As emcees, Sly and Robbie are incredibly adaptable, so their musical discography is nothing if not eclectic – accommodating everyone from Bunny Wailer to Britney Spears. But despite this, there is something quite unexpected about their time as Bob Dylan’s rhythm section (apparently, they were recruited at Dylan’s own suggestion). On the opening track of 1983’s Infidels, they gently combined biblical imagery with Jamaican soul: it’s so beautifully done, with a light touch, that it sounds organic and natural, unlike the clumsy bursts of reggae made by so many 70s and 80s rockers.

Gwen Guthrie – The Lock (1985)

Sly and Robbie produced Gwen Guthrie’s early albums – and Dunbar programmed the drums on Guthrie’s hit, Ain’t Nothin’ Goin’ on But the Rent – but the Padlock EP, featuring Larry Levan remixes from her Portrait album, is the real gem among her Compass Point All Stars-assisted discography. Its title track is absolutely brilliant: it was a great song to begin with, and Levan’s mix clearly bears the influence of dub, stripping the music back, drenching everything in reverb and foregrounding Dunbar’s unflashy, but very funky, drumming, a decision that seems to be reflected on the sleeve, where Sly’s name appears. above That singer.

Foxy and Ruby – Excuse Me (Here to Go) (1987)

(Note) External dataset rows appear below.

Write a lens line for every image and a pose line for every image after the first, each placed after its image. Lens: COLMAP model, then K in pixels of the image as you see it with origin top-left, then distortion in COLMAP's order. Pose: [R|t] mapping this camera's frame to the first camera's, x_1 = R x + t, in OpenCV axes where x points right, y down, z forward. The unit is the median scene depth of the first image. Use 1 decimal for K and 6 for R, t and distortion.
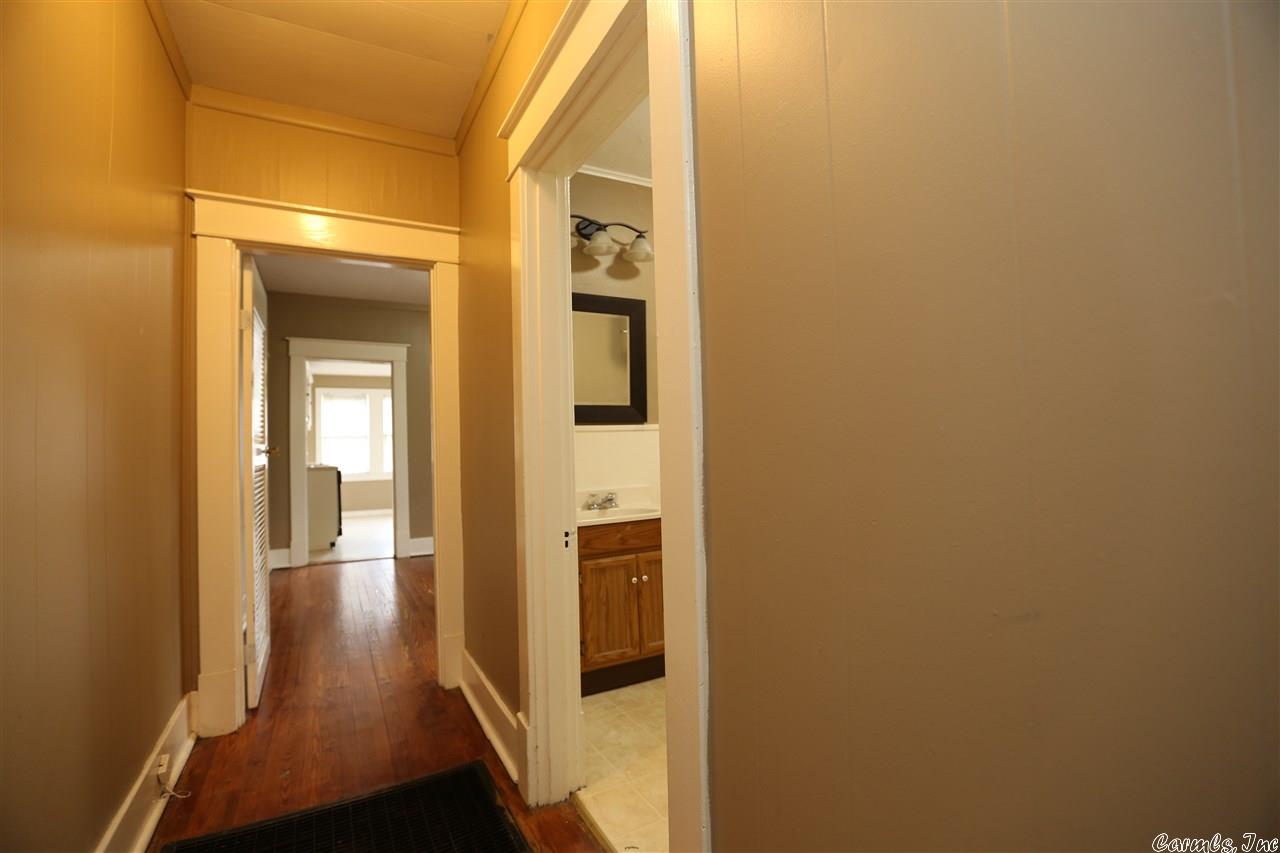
lens RADIAL K [[584.6, 0, 635.4], [0, 584.6, 429.2], [0, 0, 1]] dist [-0.041576, 0.009932]
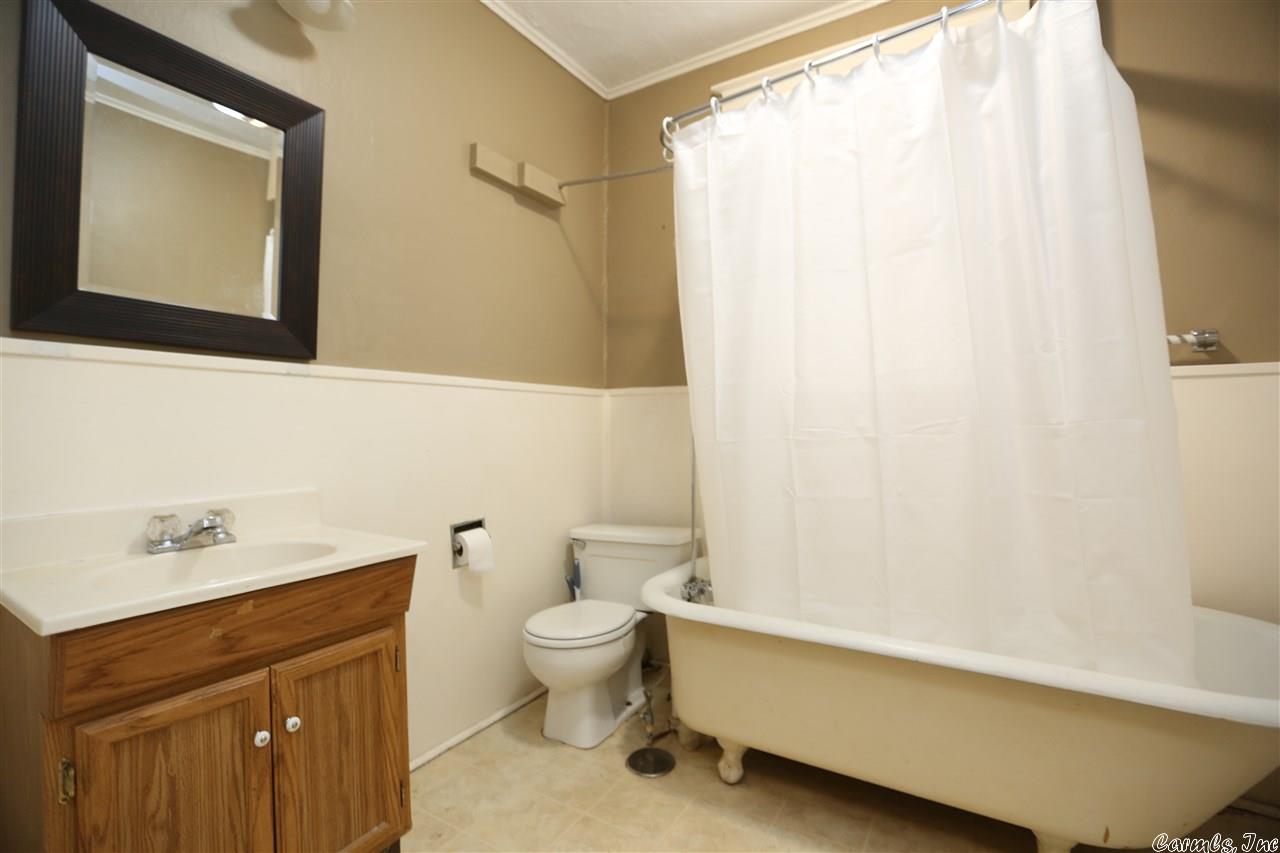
lens RADIAL K [[584.6, 0, 638.7], [0, 584.6, 426.8], [0, 0, 1]] dist [-0.041576, 0.009932]
pose [[0.868665, 0.034876, 0.494172, 0.021469], [-0.037078, 0.999298, -0.005348, 0.042394], [-0.494011, -0.013677, 0.869348, 0.538006]]
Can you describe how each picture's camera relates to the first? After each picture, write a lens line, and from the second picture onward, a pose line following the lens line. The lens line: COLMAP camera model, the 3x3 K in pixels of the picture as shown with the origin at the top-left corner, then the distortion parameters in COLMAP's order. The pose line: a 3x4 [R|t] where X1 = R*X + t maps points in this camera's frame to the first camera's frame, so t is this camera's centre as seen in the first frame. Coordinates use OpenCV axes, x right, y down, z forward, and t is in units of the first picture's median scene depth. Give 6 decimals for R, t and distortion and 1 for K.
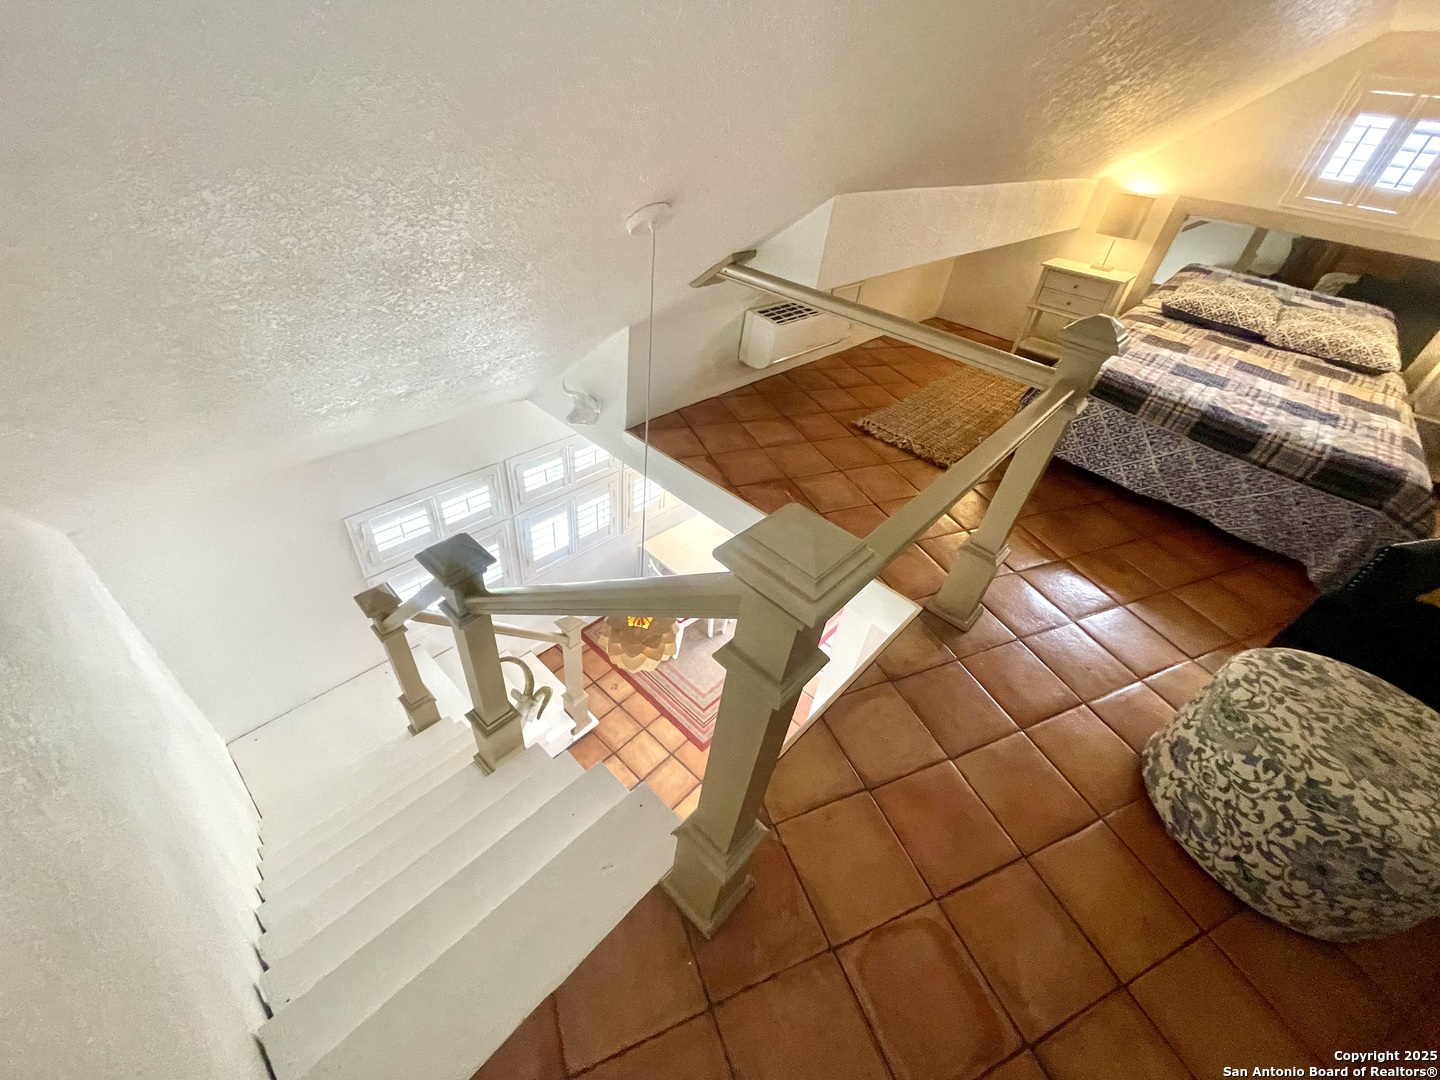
lens RADIAL K [[578.6, 0, 712.5], [0, 578.6, 539.3], [0, 0, 1]] dist [0.000774, -0.000574]
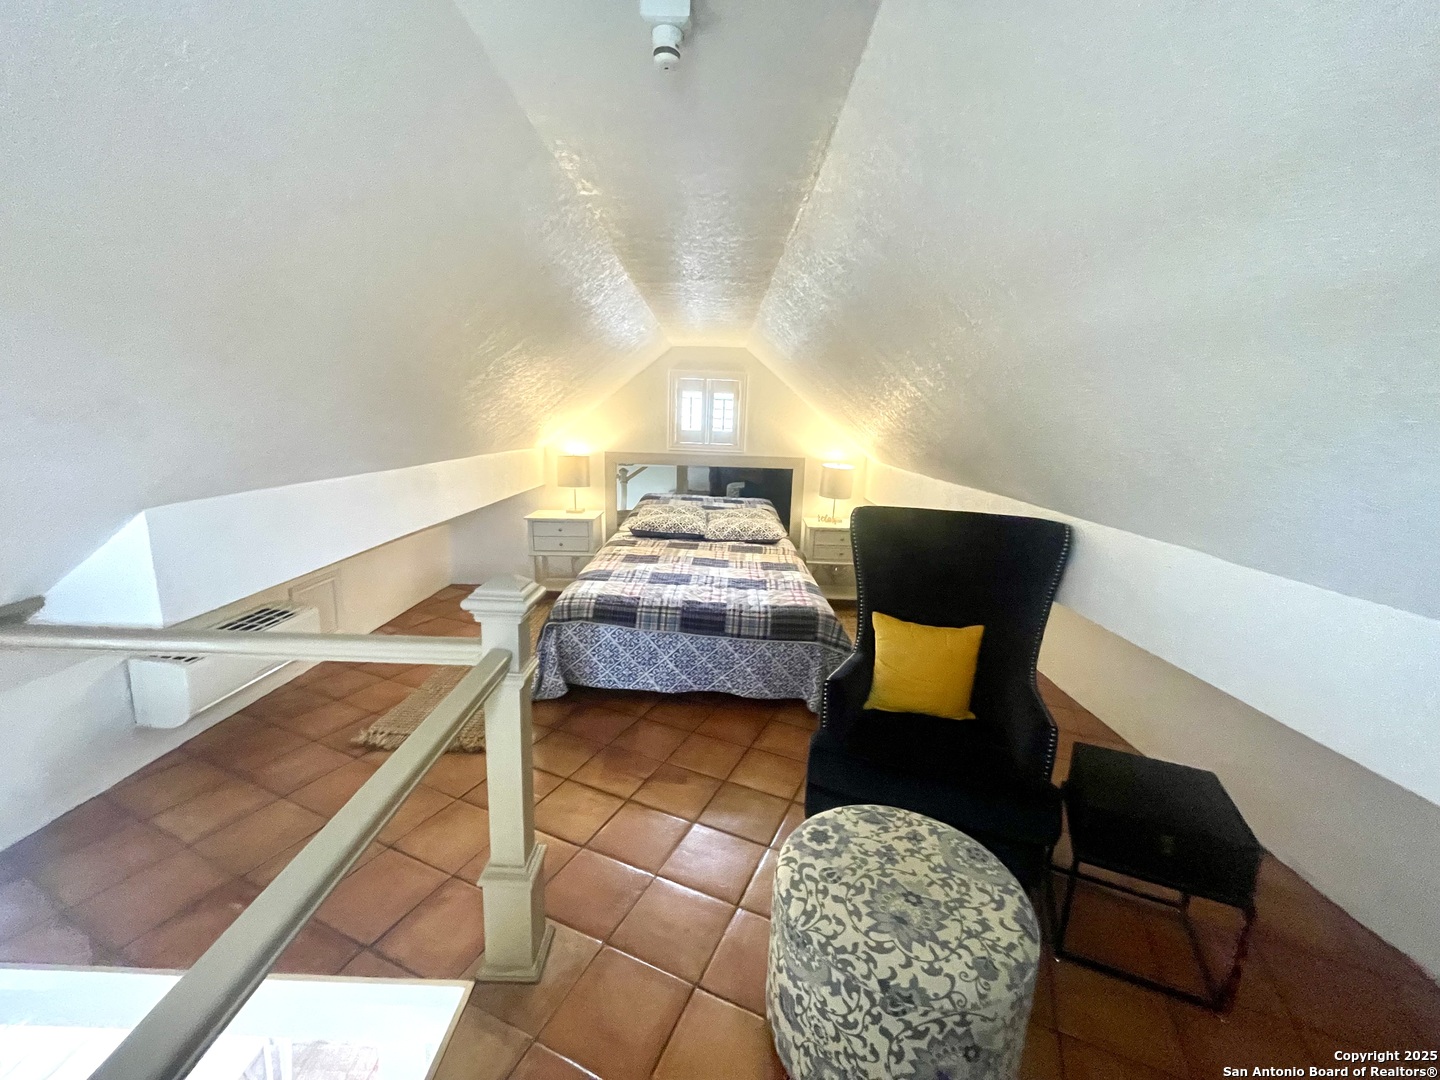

Sly and Robbie’s biggest hit in the UK as artists was absolutely brilliant and utterly irresistible: featuring Shinehead’s wonderfully laconic rapping, it wasn’t hip-hop, although with its interpolations of both Rossini’s Barber of Seville and Ennio Morricone’s theme from The Good, the Bad and the Ugly, it certainly sounded at least a little adjacent to the heavy collage samples of Double Dee and Steinski. And the rumbling funk of the rhythm track is great.

Chaka Demos and his Pincers – Bam Bam/Murder, She Wrote (1992)

Sly and Robbie were everywhere on Tease Me, the album that briefly turned dancehall duo Chaka Demus and Pliers into major stars: largely co-produced and written by Shakespeare and Dunbar, it produced five top 20 UK singles. It was a concerted push for crossover pop success, but that didn’t stop experimentation: both a cover of Hibbert Hibbert’s reggae standard “Bam Bam” and “Murder She Wrote” use a verse featuring Sly alone — no bass at all, just a beat carrying the audible influence of an Indian tabla — which later appeared on countless reggae tracks in 1992.